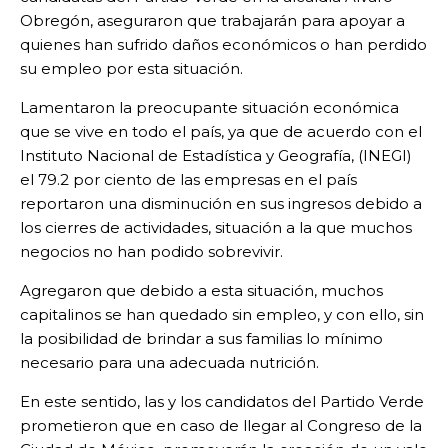
Obregón, aseguraron que trabajarán para apoyar a
quienes han sufrido daños económicos o han perdido
su empleo por esta situación.
Lamentaron la preocupante situación económica
que se vive en todo el país, ya que de acuerdo con el
Instituto Nacional de Estadística y Geografía, (INEGI)
el 79.2 por ciento de las empresas en el país
reportaron una disminución en sus ingresos debido a
los cierres de actividades, situación a la que muchos
negocios no han podido sobrevivir.
Agregaron que debido a esta situación, muchos
capitalinos se han quedado sin empleo, y con ello, sin
la posibilidad de brindar a sus familias lo mínimo
necesario para una adecuada nutrición.
En este sentido, las y los candidatos del Partido Verde
prometieron que en caso de llegar al Congreso de la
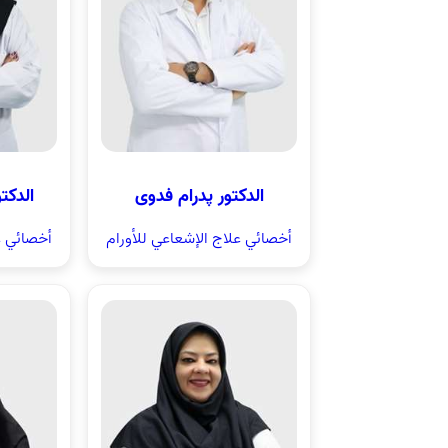
الدکتور پدرام فدوی
الدکت
أخصائي علاج الإشعاعي للأورام
أخصائي ع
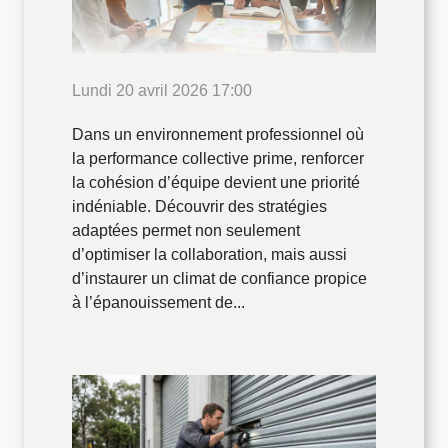
Lundi 20 avril 2026 17:00
Dans un environnement professionnel où
la performance collective prime, renforcer
la cohésion d’équipe devient une priorité
indéniable. Découvrir des stratégies
adaptées permet non seulement
d’optimiser la collaboration, mais aussi
d’instaurer un climat de confiance propice
à l’épanouissement de...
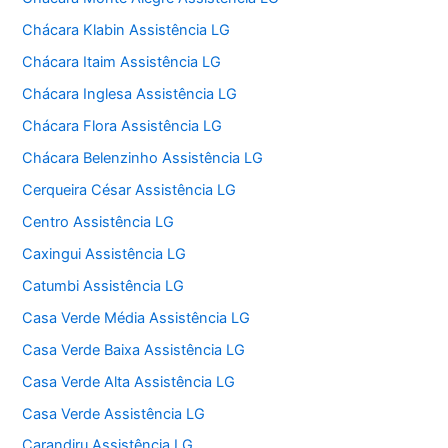
Chácara Klabin Assistência LG
Chácara Itaim Assistência LG
Chácara Inglesa Assistência LG
Chácara Flora Assistência LG
Chácara Belenzinho Assistência LG
Cerqueira César Assistência LG
Centro Assistência LG
Caxingui Assistência LG
Catumbi Assistência LG
Casa Verde Média Assistência LG
Casa Verde Baixa Assistência LG
Casa Verde Alta Assistência LG
Casa Verde Assistência LG
Carandiru Assistência LG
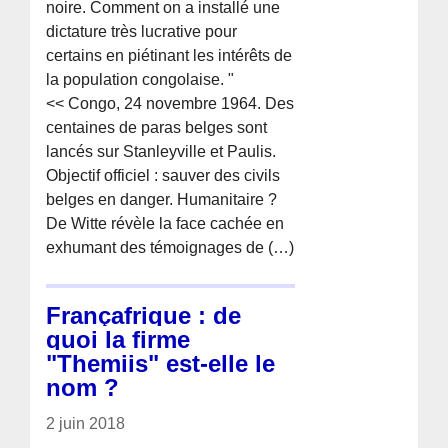
noire. Comment on a installé une
dictature très lucrative pour
certains en piétinant les intérêts de
la population congolaise. "
<< Congo, 24 novembre 1964. Des
centaines de paras belges sont
lancés sur Stanleyville et Paulis.
Objectif officiel : sauver des civils
belges en danger. Humanitaire ?
De Witte révèle la face cachée en
exhumant des témoignages de (…)
Françafrique : de
quoi la firme
"Themiis" est-elle le
nom ?
2 juin 2018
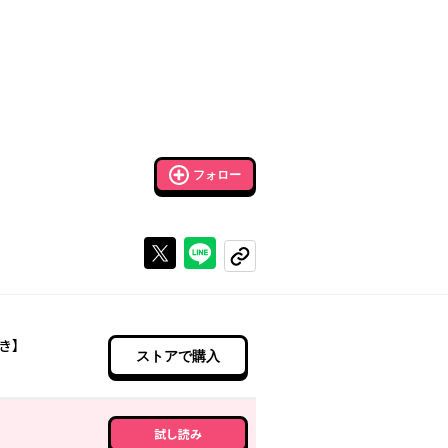
フォロー
Xで投稿する
ラインでシェアする
コピーする
き】
ストアで購入
試し読み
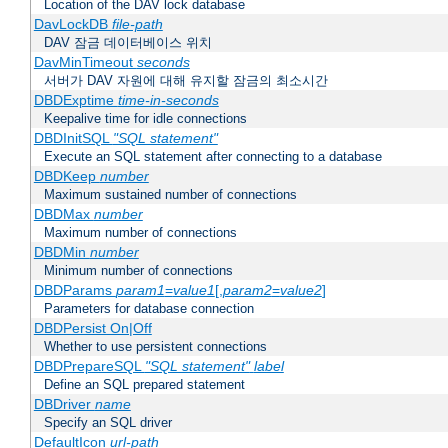
Location of the DAV lock database
DavLockDB
file-path
DAV 잠금 데이터베이스 위치
DavMinTimeout
seconds
서버가 DAV 자원에 대해 유지할 잠금의 최소시간
DBDExptime
time-in-seconds
Keepalive time for idle connections
DBDInitSQL
"SQL statement"
Execute an SQL statement after connecting to a database
DBDKeep
number
Maximum sustained number of connections
DBDMax
number
Maximum number of connections
DBDMin
number
Minimum number of connections
DBDParams
param1
=
value1
[,
param2
=
value2
]
Parameters for database connection
DBDPersist On|Off
Whether to use persistent connections
DBDPrepareSQL
"SQL statement"
label
Define an SQL prepared statement
DBDriver
name
Specify an SQL driver
DefaultIcon
url-path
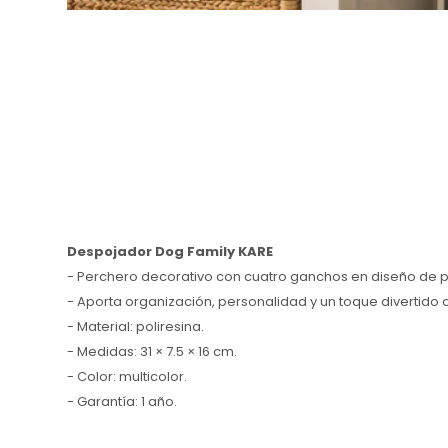
Despojador Dog Family KARE
- Perchero decorativo con cuatro ganchos en diseño de pe
- Aporta organización, personalidad y un toque divertido 
- Material: poliresina.
- Medidas: 31 × 7.5 × 16 cm.
- Color: multicolor.
- Garantía: 1 año.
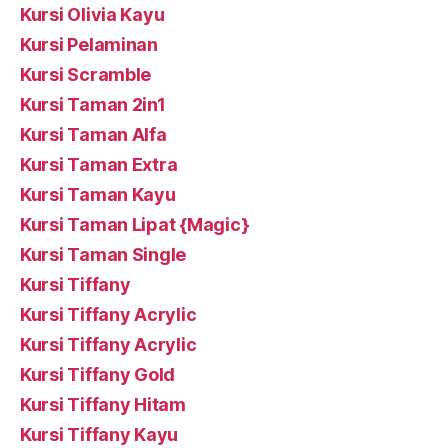
Kursi Olivia Kayu
Kursi Pelaminan
Kursi Scramble
Kursi Taman 2in1
Kursi Taman Alfa
Kursi Taman Extra
Kursi Taman Kayu
Kursi Taman Lipat {Magic}
Kursi Taman Single
Kursi Tiffany
Kursi Tiffany Acrylic
Kursi Tiffany Acrylic
Kursi Tiffany Gold
Kursi Tiffany Hitam
Kursi Tiffany Kayu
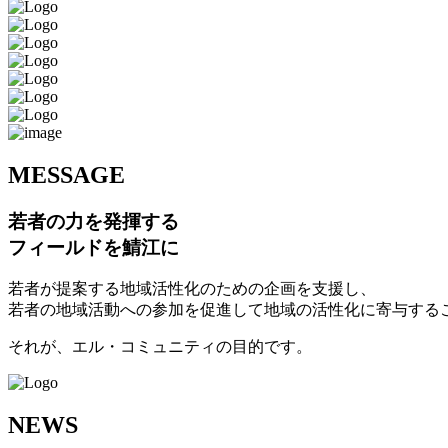
M
ESSAGE
若者の力を発揮する
フィールドを鯖江に
若者が提案する地域活性化のための企画を支援し、
若者の地域活動への参加を促進して地域の活性化に寄与する
それが、エル・コミュニティの目的です。
N
EWS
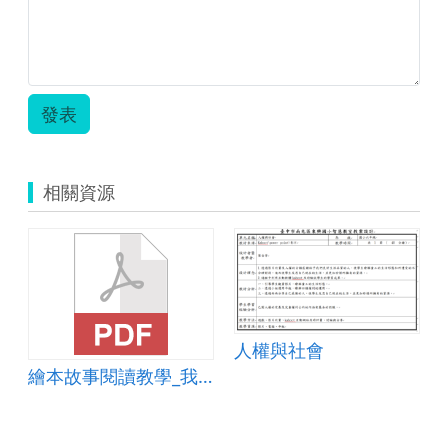
單.zip
發表
相關資源
人權與社會
繪本故事閱讀教學_我變成一隻噴火龍了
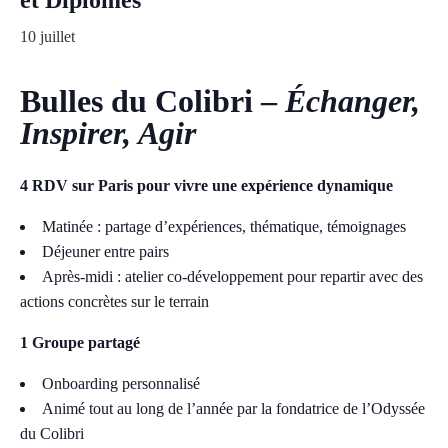
et Diplômés
10 juillet
Bulles du Colibri –
Échanger,
Inspirer, Agir
4 RDV sur Paris pour vivre une expérience dynamique
Matinée : partage d’expériences, thématique, témoignages
Déjeuner entre pairs
Après-midi : atelier co-développement pour repartir avec des
actions concrètes sur le terrain
1 Groupe partagé
Onboarding personnalisé
Animé tout au long de l’année par la fondatrice de l’Odyssée
du Colibri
# # # # # # #
Output everything from the line containing "noire. Comment on a installé une" down to the line containing "De Witte révèle la face cachée en", both included, as a Markdown table with the columns n and Line. Number each row and omit any blank lines.

| n | Line |
|---|---|
| 1 | noire. Comment on a installé une |
| 2 | dictature très lucrative pour |
| 3 | certains en piétinant les intérêts de |
| 4 | la population congolaise. " |
| 5 | << Congo, 24 novembre 1964. Des |
| 6 | centaines de paras belges sont |
| 7 | lancés sur Stanleyville et Paulis. |
| 8 | Objectif officiel : sauver des civils |
| 9 | belges en danger. Humanitaire ? |
| 10 | De Witte révèle la face cachée en |